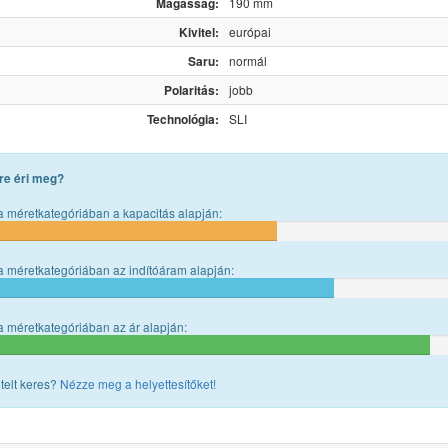
Magasság:
190 mm
Kivitel:
európai
Saru:
normál
Polaritás:
jobb
Technológia:
SLI
re éri meg?
 méretkategóriában a kapacitás alapján:
 méretkategóriában az indítóáram alapján:
 méretkategóriában az ár alapján:
telt keres?
Nézze meg a helyettesítőket!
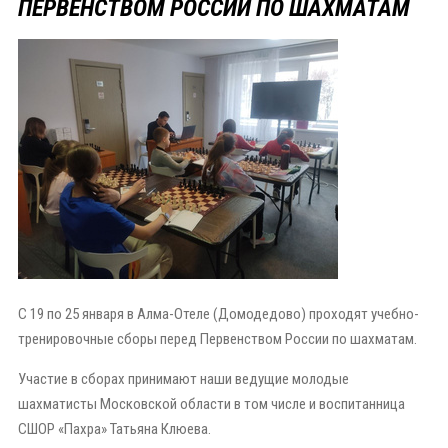
ПЕРВЕНСТВОМ РОССИИ ПО ШАХМАТАМ
С 19 по 25 января в Алма-Отеле (Домодедово) проходят учебно-
тренировочные сборы перед Первенством России по шахматам.
Участие в сборах принимают наши ведущие молодые
шахматисты Московской области в том числе и воспитанница
СШОР «Пахра» Татьяна Клюева.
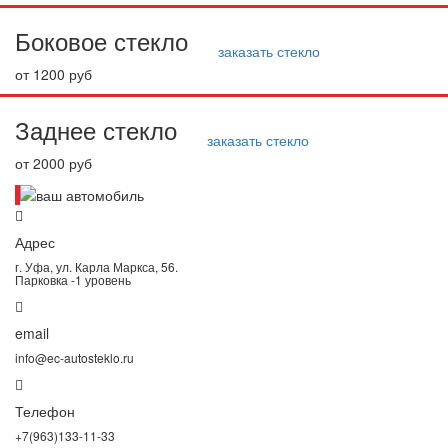
Боковое стекло
заказать стекло
от 1200 руб
Заднее стекло
заказать стекло
от 2000 руб
Адрес
г. Уфа, ул. Карла Маркса, 56.
Парковка -1 уровень
email
info@ec-autosteklo.ru
Телефон
+7(963)133-11-33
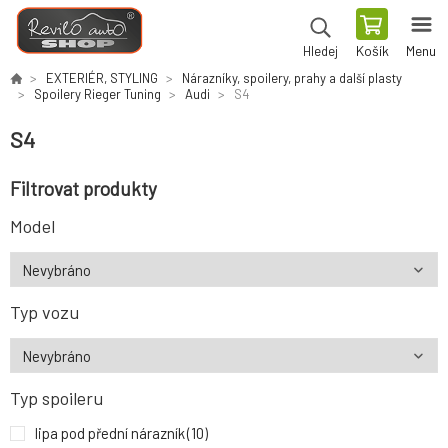
Košík
Menu
Hledej
EXTERIÉR, STYLING
Nárazníky, spoilery, prahy a další plasty
Spoilery Rieger Tuning
Audi
S4
S4
Filtrovat produkty
Model
Typ vozu
Typ spoileru
lipa pod přední nárazník
(10)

---+---

WHAT TO WORK ON
Would you filter the entries above and keep each line that has the word "alapján"?

RESULT
 méretkategóriában a kapacitás alapján:
 méretkategóriában az indítóáram alapján:
 méretkategóriában az ár alapján:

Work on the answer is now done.